The amazing race

Sunday, 18 March 2012

And we all fall down.....(those seeking positive vibes need not read further)

Things haven't been all rosy since I last blogged. I visited my surgeon regarding my ankle last week. In summary, I had an old old injury which ended up being operated last year. Although the ankle is heaps better than what it had been over the years, apparently it is still swollen 6 months later which is not normal. The surgeon sent me to get an ultrasound and then reported that there was a lump which needed to be removed.
The surgery has been scheduled for Monday morning - tomorrow.

The ankle bit is like a golf ball. This is my ankle on a good day.









Since I got this news, I have been looking up tumours etc and all things bad, sad and negative....absolutely sad morbid stuff that has no place in my life. I have noticed closely how precious it is to be alive.  And then there are moments where I feel I need to write down recipes for if I am no more - basically I have become a drama queen in my own head. I keep hearing the surgeon saying that he had never seen a lump like this. He feels it seems like a knob of butter type of texture from the feel he got. Then there was me thinking, I am so fat that there is no other place for the fat to be layered on my body and so it has trickled down to my ankle and there is this crazy part of me that logically knows it cannot be true but deep down thinks that maybe in the case of my body it is. This lump or gel like thing will be sent off for testing so even though the lump will be removed we won't know until the tests are done as to what it is.

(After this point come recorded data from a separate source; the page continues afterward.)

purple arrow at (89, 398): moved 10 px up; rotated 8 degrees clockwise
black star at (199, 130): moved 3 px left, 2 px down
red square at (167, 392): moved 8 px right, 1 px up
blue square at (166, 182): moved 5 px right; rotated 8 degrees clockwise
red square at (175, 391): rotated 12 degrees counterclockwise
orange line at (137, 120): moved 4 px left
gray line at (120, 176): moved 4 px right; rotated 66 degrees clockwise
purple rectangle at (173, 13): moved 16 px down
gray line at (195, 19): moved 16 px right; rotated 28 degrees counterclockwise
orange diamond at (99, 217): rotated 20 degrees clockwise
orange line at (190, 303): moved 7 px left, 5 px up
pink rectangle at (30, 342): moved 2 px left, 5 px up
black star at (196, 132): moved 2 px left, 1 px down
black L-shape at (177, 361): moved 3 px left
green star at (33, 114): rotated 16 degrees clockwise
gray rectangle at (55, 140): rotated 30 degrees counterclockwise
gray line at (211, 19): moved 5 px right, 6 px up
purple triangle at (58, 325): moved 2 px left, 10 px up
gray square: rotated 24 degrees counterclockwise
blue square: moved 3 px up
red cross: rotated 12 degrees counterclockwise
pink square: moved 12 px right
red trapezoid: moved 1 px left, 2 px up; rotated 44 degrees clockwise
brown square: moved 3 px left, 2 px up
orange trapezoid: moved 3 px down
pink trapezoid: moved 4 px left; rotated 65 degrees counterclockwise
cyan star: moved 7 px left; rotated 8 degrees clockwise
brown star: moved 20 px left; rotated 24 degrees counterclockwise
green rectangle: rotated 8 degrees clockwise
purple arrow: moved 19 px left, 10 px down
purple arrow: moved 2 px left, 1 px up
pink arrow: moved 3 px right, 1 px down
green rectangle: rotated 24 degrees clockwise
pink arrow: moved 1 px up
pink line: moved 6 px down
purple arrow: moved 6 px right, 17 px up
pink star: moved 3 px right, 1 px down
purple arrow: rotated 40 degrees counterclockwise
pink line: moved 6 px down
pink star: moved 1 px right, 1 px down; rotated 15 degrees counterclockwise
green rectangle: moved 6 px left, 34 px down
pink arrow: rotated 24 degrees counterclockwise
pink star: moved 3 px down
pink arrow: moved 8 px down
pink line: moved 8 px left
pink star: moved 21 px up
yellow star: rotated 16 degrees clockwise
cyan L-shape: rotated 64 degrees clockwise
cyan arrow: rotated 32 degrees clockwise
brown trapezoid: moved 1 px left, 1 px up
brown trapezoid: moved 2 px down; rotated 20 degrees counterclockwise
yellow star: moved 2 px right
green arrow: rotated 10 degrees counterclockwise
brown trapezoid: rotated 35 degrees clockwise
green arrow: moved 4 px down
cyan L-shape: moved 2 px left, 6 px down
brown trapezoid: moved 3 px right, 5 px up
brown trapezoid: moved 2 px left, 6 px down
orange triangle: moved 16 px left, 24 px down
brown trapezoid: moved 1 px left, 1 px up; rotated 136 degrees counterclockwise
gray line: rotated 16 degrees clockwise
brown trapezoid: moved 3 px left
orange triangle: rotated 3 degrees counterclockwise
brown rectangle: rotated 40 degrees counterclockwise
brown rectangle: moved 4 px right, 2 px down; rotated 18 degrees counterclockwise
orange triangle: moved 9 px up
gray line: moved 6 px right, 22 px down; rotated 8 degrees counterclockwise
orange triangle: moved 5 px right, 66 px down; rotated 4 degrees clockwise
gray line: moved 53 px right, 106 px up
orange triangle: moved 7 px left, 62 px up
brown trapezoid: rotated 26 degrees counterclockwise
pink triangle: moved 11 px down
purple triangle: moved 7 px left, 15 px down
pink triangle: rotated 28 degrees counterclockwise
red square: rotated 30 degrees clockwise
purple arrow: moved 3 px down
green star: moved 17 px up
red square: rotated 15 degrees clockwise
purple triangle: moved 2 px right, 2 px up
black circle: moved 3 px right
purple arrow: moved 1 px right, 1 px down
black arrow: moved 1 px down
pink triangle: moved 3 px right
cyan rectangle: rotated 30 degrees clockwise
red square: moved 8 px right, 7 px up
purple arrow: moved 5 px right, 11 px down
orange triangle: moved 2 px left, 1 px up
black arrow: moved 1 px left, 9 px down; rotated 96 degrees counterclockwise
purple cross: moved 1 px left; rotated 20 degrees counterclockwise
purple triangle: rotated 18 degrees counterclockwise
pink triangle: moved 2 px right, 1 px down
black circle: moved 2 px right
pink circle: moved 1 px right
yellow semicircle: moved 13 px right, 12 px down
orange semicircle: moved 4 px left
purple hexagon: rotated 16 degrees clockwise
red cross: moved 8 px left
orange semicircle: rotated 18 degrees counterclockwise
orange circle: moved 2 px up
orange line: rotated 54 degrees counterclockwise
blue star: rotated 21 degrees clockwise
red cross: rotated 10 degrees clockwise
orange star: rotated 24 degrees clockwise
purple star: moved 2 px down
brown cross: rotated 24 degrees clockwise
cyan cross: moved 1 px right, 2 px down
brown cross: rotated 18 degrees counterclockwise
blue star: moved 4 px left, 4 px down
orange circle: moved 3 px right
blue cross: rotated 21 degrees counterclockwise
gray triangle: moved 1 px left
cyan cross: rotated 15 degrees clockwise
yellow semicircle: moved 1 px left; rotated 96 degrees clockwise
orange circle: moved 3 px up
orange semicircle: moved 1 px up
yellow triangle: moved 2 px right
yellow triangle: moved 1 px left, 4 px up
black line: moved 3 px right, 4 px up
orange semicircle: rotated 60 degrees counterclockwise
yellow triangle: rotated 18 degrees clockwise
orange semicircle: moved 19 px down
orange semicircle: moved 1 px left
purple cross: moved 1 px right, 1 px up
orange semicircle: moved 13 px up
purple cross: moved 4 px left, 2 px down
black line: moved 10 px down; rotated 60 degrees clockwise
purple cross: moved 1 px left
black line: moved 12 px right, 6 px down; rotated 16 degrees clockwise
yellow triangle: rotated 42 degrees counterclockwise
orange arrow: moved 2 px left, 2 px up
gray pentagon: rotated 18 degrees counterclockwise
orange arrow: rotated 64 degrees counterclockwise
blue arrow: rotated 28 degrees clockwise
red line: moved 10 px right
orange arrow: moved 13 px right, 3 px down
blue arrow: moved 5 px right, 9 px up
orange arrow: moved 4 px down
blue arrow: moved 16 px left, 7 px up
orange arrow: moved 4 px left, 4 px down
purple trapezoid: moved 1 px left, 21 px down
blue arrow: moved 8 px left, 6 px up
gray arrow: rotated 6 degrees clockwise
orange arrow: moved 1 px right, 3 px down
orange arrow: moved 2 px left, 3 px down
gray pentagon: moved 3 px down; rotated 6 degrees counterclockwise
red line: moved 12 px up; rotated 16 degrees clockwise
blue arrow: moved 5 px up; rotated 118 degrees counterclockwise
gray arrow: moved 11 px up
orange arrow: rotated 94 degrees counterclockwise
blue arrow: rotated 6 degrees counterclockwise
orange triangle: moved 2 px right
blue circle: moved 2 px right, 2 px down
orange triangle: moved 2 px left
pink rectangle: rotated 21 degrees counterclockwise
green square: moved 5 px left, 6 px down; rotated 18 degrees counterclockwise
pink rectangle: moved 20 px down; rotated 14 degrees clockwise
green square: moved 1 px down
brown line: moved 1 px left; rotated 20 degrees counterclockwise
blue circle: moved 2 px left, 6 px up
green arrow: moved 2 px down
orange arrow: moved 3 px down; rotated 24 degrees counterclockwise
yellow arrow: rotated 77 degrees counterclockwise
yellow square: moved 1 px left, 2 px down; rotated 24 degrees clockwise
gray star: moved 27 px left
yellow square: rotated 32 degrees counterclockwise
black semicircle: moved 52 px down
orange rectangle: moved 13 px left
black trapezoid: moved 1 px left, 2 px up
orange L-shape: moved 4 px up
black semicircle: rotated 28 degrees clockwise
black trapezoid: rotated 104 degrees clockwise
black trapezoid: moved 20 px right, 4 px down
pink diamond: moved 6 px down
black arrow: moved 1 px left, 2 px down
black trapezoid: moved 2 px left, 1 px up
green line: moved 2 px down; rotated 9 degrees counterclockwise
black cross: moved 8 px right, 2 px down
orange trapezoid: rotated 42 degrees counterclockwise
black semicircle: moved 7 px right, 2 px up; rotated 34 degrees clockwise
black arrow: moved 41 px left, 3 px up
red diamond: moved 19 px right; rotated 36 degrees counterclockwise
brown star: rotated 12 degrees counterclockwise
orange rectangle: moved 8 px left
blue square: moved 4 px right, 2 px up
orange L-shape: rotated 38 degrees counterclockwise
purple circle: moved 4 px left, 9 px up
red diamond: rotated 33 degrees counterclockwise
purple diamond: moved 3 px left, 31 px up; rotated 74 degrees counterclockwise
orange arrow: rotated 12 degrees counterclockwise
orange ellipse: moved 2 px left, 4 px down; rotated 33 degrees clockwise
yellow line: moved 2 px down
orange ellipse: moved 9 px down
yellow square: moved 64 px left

On the other hand, if it isn't anything to worry about does that mean that without the golf ball look my ankle has had, it will walk better? Apparently the surgery is minor and will not involve a plaster like last time.

My emotional health meanwhile has been oscillating between throwing in the towel and trying to be consistent in being healthy. I have put a pause on my gym membership for two weeks which might end up being three weeks depending on recovery. Foodwise I am not feeling the best, I am feeling carbed up, not drinking enough water and basically feel I am losing control of myself and I keep oscillating between feeling in control and not feeling in control with the latter being more present. I have not weighed myself and I do not want to know. I am dreading that bloody hospital form where it asks how much I weigh. The eternal decision of should I lie and say I am 95 kilos instead of 118? Will they notice the difference? And if I write 95 will they weigh me as normal procedure? I hate this and I will never put myself in this position again to feel like a beast being taken to slaughter.

So thats how I am cruising this week. On the other hand there are blog I have been reading of people who are doing well on their journeys and again it comes down to the one thing - they are not perfect or from another planet. They are human but they are MOSTLY CONSISTENT. I guess this is the big lesson I keep learning. One does not have to be perfect - just better at being consistent and results do show.